Look at the deer browse on the tips of some of the branches:
As we practice agroforestry, planting trees for human food into this set of conditions is IDEAL...One would simply cut some of the saplings and lay them down as nutrient-rich mulch, and keep some to act as nurse trees for newly-planted apple or nut trees (for example).
The benefits here are multiple:
1) No need to till the soil
2) Reduced grass and weed competition in the establishment of trees
3) Wind protection for the newly-planted trees provided by the remaining saplings
4) Trap crops for the deer to browse, thus diverting their attention from transplanted trees
5) Opportunity for the collection of manures left by browsing deer
6) Shrubby habitat for birds like turkey and grouse
7) Low cost of establishment, and no need to purchase mulch, distribute materials (ie fertility grown in place), and likely less time for productive tree establishment due to the presence of a healthy and undisturbed mycelial network
8) Carbon sequestration with low-to-no carbon expenditure (ie methane produced by livestock, or no human labor)

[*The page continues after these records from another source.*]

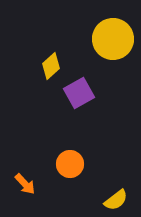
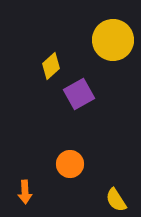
yellow circle: moved 1 px down
purple square: moved 1 px down
orange arrow: moved 8 px down; rotated 40 degrees clockwise
yellow semicircle: rotated 95 degrees clockwise
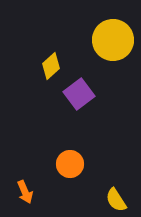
purple square: rotated 8 degrees counterclockwise
orange arrow: rotated 20 degrees counterclockwise
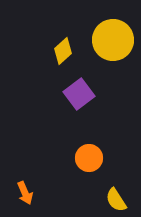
yellow diamond: moved 12 px right, 15 px up
orange circle: moved 19 px right, 6 px up
orange arrow: moved 1 px down
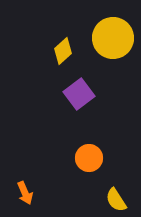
yellow circle: moved 2 px up
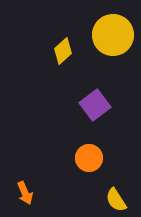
yellow circle: moved 3 px up
purple square: moved 16 px right, 11 px down
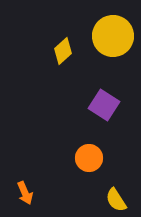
yellow circle: moved 1 px down
purple square: moved 9 px right; rotated 20 degrees counterclockwise
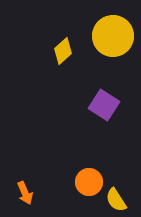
orange circle: moved 24 px down
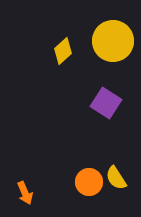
yellow circle: moved 5 px down
purple square: moved 2 px right, 2 px up
yellow semicircle: moved 22 px up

9) Growing mulch materials in place, thus accelerating the capacity to hold more carbon, more fungal networks, more nutrients in the system
Food systems and land stewardship will, by necessity, require the restoration of wildlife habitat, lest we lose the native flora and fauna that falls all too often at the hands of human agriculture and development. Livestock grazing dis-favors grassland bird, pollinator, and wildlife habitat, and costs the missed opportunity of restoring perennial, carbon-sequestering, resilient tree-based agricultural systems where they would naturally thrive.
This is but one way to partner with the power of living ecosystems in meeting human AND animal needs.